America’s housing crisis generated nearly 4 million foreclosures and devastated residential equity for more than six years, but it also created a powerful new positive force in the nation’s residential real estate economy. Large numbers of individuals and small partnerships saw opportunities to profit from depressed prices and began investing in foreclosures and short sales, buying them at a discount and renovating them, either to sell at a profit or to rent out, often to families that had lost their homes to default. Investors accounted for as many as 25.3 percent of all home sales by May 2012. i
Investors played a critical role in the stabilization of local real estate markets ravaged by foreclosures. When few other buyers would take the risk, investors bought up foreclosures in local markets, restored buyer confidence and began the process of price stabilization, first in shattered Florida markets and then in the Western markets like Phoenix and Las Vegas. Investor-owned homes have established single-family rentals as a 100 billion dollar business and single-family rentals have become so numerous that today they outnumber apartments. ii
The investment potential of foreclosures and short sales now is attracting billion-dollar investments by well-financed partnerships and corporations. Plans are underway to create a new secondary market in securities backed by cash flows from single-family rentals. iii
Despite their marketplace impact, little is known about these residential real estate investors. How many are there? How many actively buy and sell properties continuously and how many are more passive, managing one or two at a time? How much do they spend to repair the housing stock damaged by foreclosures that take a year or more to process? How are they financing their transactions and what restrictions limit their activity?
As distress sales decline and prices improve, iv some are questioning the future role of investors. v Will their role diminish or will investors adapt to changing market conditions and continue to augment demand?

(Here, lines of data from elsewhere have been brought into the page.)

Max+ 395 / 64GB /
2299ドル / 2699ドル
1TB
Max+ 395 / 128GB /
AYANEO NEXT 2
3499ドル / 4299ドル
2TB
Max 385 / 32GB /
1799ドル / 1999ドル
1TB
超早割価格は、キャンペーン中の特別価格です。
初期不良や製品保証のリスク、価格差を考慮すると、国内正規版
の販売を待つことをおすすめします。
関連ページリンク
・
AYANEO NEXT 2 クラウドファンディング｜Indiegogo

To help answer these and other questions, and to validate the role real estate investors are playing in the housing recovery, BiggerPockets.com, the nation’s largest and most active real estate investing social network, and REI Nation, one of the nation's leading providers of single-family rental real estate investment services, joined forces to sponsor a national survey on investor s and their near-term intentions.
ORC International, the leading global market research firm founded in 1938 that conducts the CNN|ORC International poll conducted the Real Estate Investment Realities survey. ORC’s CARAVAN Omnibus used both landline and mobile telephones on August 9-12/16-19/23-26, 2012 among 3036 adults , 1,515 men and 1,521 women 18 years of age and older, living in the continental United States. Some 2,285 interviews were from the landline sample and 751 interviews from the cell phone sample. The margin of error for the survey is +/-03%. All CARAVAN® interviews are conducted using ORC International’s computer assisted telephone interviewing system.